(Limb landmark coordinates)

■ ■ ■

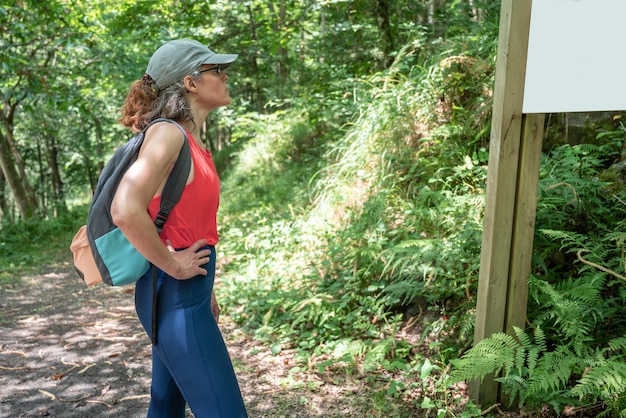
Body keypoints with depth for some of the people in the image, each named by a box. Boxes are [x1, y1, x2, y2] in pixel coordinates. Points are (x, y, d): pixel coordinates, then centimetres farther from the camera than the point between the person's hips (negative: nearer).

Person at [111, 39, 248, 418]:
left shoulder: (192, 140, 11)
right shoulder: (168, 133, -16)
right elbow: (126, 211, -30)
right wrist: (172, 266, -17)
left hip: (187, 293, 9)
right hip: (175, 296, -9)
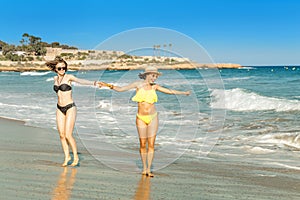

■ ■ ■

• [Work request] Find each line above that contains the word "right", and copy all of those lines.

• [Task answer]
right shoulder: (168, 133, -16)
right elbow: (126, 211, -30)
right wrist: (172, 266, -17)
right hip: (175, 296, -9)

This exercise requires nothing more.